Not 416
Haziran 1979
‘Bu Menorah’ın yapımıdır.’ RASHI şöyle yorumladı, bu konuda kafası karıştığı için Yaradan ona parmağıyle gösterdi. “Tek parça çalışma”: Bu bir ölçü [parça] altındı. Çekiç vb. ile vurarak, Menorah’ı böyle yaptı.” Başka bir yerde: “Kendi başına Yaradan tarafından yapıldı.”, “O, onu tanıklık perdesinin dışında yaptı.”
Musa’nın Menorah’ın yapımı konusunda şaşkınlığının ve altının yeteneğinin ne anlama geldiğini ve bir çekiçle vurmasının ne anlama geldiğini ve bunun Yaradan tarafından kendi başına yapıldığının ne anlama geldiğini anlamalıyız.
Menorah, insanın bedenini ima eder. Yaradan’ın ışığı onun içinde kıyafetlendiğinde, insan bir lamba gibi parlar. Bu nedenle Musa’nın kafası karışmıştı, Işık ile insanın bedeni olan Kli [kap] arasında form eşitsizliği olduğunda, bir insanın bedeni nasıl üst ışıkla kıyafetlenebilirdi.
Buna cevap altının bir yeteneği olduğu şeklinde geldi. Beden, alma arzusu anlamına gelen “bir Ze-Hav yeteneği [İngilizce: altın, İbranice: ver-bunu]” olarak adlandırılır. Çarpma, bir kişinin çarpışma yoluyla üstesinden geldiği Zivug de Hakaa’ya (çarpışarak çiftleşme) atıfta bulunur, çünkü iki zıt şeyin her birinin diğerine vurması ve onu iptal etmek istemesi “çarpışma” olarak adlandırılır. Bu, kişinin, onu iptal etmek için alma arzusunu çekiçle dövmesinin anlamıdır.

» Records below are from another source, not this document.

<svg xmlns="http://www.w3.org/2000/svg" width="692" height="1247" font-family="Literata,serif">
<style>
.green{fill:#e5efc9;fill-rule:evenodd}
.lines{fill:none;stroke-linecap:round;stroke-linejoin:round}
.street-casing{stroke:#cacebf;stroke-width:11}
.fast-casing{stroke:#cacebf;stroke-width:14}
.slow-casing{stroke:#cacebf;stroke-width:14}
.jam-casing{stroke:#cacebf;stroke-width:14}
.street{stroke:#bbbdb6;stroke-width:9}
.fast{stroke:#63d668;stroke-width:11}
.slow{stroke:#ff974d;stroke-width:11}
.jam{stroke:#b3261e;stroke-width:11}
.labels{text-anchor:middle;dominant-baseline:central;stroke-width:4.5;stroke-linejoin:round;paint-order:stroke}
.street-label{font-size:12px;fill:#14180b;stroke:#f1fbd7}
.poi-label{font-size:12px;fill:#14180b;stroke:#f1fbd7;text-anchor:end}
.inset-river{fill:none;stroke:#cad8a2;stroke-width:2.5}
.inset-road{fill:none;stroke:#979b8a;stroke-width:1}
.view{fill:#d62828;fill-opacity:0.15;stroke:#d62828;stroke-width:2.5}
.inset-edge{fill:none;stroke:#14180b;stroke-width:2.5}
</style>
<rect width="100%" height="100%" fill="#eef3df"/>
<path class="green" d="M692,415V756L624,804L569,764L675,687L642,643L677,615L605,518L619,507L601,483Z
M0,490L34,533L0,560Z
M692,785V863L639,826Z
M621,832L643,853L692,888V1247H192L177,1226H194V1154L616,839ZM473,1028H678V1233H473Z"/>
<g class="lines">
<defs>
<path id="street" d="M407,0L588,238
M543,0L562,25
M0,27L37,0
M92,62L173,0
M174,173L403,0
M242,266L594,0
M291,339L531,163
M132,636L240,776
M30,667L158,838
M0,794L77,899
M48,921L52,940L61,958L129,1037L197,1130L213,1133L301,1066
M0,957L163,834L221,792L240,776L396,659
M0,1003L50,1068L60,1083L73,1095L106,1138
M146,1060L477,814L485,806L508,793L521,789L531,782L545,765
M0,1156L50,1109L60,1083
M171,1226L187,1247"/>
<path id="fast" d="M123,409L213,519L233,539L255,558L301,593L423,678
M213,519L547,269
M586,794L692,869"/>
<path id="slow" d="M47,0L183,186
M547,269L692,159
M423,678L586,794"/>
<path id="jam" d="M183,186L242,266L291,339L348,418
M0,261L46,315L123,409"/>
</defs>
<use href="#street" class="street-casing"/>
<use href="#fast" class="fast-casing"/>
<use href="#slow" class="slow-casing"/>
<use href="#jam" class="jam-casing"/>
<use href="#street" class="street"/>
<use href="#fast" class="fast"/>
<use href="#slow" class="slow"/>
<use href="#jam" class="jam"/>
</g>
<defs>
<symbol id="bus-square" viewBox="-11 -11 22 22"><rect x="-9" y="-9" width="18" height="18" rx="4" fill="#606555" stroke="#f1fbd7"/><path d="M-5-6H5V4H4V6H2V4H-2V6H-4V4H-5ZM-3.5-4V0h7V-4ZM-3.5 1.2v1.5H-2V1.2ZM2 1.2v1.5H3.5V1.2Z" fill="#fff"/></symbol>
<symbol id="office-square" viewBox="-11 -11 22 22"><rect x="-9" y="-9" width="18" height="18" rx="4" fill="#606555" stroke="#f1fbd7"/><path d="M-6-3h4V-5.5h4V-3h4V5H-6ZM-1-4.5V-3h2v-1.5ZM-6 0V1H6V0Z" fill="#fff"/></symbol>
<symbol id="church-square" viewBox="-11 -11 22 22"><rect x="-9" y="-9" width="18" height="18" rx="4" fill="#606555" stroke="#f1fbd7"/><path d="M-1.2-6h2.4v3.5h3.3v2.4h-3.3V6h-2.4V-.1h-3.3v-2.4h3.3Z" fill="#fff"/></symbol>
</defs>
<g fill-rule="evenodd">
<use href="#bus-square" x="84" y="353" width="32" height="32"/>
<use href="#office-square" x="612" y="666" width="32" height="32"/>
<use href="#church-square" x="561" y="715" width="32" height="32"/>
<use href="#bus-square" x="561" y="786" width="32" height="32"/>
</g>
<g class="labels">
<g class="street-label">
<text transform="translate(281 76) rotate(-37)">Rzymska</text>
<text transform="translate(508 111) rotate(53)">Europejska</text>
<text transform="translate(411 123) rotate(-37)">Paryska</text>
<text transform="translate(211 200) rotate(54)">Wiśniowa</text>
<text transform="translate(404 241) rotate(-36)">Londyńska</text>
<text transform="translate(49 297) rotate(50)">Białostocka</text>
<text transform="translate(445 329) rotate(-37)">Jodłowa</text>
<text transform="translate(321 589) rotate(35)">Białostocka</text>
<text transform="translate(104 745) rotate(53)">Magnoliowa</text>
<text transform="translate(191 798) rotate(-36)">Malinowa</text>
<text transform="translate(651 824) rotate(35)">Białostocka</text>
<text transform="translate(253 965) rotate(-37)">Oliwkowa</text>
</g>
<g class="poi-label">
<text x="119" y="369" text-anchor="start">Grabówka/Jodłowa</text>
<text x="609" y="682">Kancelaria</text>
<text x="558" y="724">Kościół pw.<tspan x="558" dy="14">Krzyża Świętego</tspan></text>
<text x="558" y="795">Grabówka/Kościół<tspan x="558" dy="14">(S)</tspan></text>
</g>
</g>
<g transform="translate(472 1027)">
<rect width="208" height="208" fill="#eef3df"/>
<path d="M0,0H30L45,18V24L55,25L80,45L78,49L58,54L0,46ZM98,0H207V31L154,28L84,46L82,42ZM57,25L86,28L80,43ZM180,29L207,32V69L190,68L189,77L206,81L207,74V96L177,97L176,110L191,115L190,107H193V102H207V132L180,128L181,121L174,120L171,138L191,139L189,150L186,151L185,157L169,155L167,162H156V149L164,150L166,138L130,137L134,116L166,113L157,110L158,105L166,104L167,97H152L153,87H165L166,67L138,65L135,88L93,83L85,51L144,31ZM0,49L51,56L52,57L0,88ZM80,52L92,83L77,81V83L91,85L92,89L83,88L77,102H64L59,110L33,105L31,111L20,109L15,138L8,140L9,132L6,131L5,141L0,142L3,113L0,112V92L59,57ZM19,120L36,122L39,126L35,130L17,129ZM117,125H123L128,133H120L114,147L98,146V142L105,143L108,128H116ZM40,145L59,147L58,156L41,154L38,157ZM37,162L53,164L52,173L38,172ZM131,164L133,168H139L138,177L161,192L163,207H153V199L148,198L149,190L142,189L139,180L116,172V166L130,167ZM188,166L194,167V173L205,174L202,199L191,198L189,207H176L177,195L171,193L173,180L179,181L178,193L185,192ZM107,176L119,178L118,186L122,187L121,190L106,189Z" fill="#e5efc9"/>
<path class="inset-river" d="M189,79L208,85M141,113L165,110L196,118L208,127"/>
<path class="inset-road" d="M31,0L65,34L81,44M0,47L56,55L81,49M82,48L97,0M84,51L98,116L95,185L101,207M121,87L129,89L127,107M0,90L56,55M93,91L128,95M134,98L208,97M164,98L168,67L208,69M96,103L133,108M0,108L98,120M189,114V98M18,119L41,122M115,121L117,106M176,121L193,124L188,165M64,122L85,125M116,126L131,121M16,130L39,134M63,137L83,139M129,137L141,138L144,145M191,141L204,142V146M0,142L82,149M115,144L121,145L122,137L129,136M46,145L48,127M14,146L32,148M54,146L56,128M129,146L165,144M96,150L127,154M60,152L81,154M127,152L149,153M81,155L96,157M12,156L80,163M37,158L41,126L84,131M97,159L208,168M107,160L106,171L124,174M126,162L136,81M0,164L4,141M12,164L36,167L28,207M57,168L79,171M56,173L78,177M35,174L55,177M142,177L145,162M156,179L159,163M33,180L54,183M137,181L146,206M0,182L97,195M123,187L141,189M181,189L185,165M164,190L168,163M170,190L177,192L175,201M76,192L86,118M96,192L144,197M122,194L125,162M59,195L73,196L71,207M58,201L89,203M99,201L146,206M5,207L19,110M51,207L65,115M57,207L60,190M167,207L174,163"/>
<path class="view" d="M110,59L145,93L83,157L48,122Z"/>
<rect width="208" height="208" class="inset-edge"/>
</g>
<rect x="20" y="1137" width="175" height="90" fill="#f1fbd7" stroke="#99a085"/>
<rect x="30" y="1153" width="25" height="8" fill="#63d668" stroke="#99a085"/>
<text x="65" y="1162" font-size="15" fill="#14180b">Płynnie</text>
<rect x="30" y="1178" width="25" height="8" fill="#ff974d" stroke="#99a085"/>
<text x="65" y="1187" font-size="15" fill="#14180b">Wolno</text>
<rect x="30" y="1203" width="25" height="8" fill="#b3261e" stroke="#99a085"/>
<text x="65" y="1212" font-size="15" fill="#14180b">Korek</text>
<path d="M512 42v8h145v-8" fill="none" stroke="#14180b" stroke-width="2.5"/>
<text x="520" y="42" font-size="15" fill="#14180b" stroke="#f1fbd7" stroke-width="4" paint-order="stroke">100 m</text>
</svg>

Bununla birlikte, “bu konuda kafası karışmıştı” nın anlamı, alma arzusunu tersine çevirmek insanın gücü dahilinde olmadığı, bu yüzden ihsan etmek için çalıştığıdır. Ve buna, “Lambayı böyle yaptı” cevabı gelir yani Yaradan aracılığıyla kendisi tarafından yapıldı. “Arınmaya gelene yardım edilir” in anlamı budur. Ancak bedenin ona söylediği doğrudur – onu tersine çevirmek insanın gücüne dahil değildir.
Bu yüzden, bir şeyi yapmanın zorluğuna, bir eksiklik olan Kli denir. Daha sonra bolluk denilen “doldurma” gelip, eksikliği doldurabilir. Ama sorgu yoksa, o zaman eksikliğin doldurulmasını alacak bir yer de yoktur. Buna “yukarıdan yardım” denir. Dolayısıyla bu demektir ki sorular olmadan, kişi başlamazsa, eksikliği dolduracak yer yoktur.
“Tanıklık perdesinin dışında” sözlerinin kastettiği şey budur, Şehina’nın [Kutsallık] İsrail’de ikamet ettiği dünya halkına şahitliğidir. Soru, “O’nun ışığına ihtiyacı var mı? Ne de olsa kırk yıl O’nun ışığında yürüdüler” ve eğer on üç ilkeden biri O’nun bedeni olmaması ise hangi aptal Menorah’ın Yaradan’ı aydınlattığını düşünürdü? Öyleyse, Menorah’ın O’nun için olduğu nasıl söylenebilir?
Daha ziyade, bu daha düşük olanların ışığına, yani daha düşük olanların uyanışına atıfta bulunur. Buna, çöldeyken aşağıdakilerin çalışmasından değil, yalnızca yukarıdan bir uyanışla gerçekleştiğine dair kanıt getirir. Ancak burada tanıklık vardır. Kişi bir eylemin yapıldığını söylese de, bu sadece bir mucizedir ve bir mucize daha düşük olanlar tarafından yapılmadığı anlamına gelir. Bu “Ödüllendirildi, onu hızlandıracağım; ödüllendirilmedi, kendi zamanında” nın anlamıdır ki “Hızlandırma” nın tamamı daha düşük olanlar içindir, böylelikle onlar bir şeyler yaptıklarını düşüneceklerdir.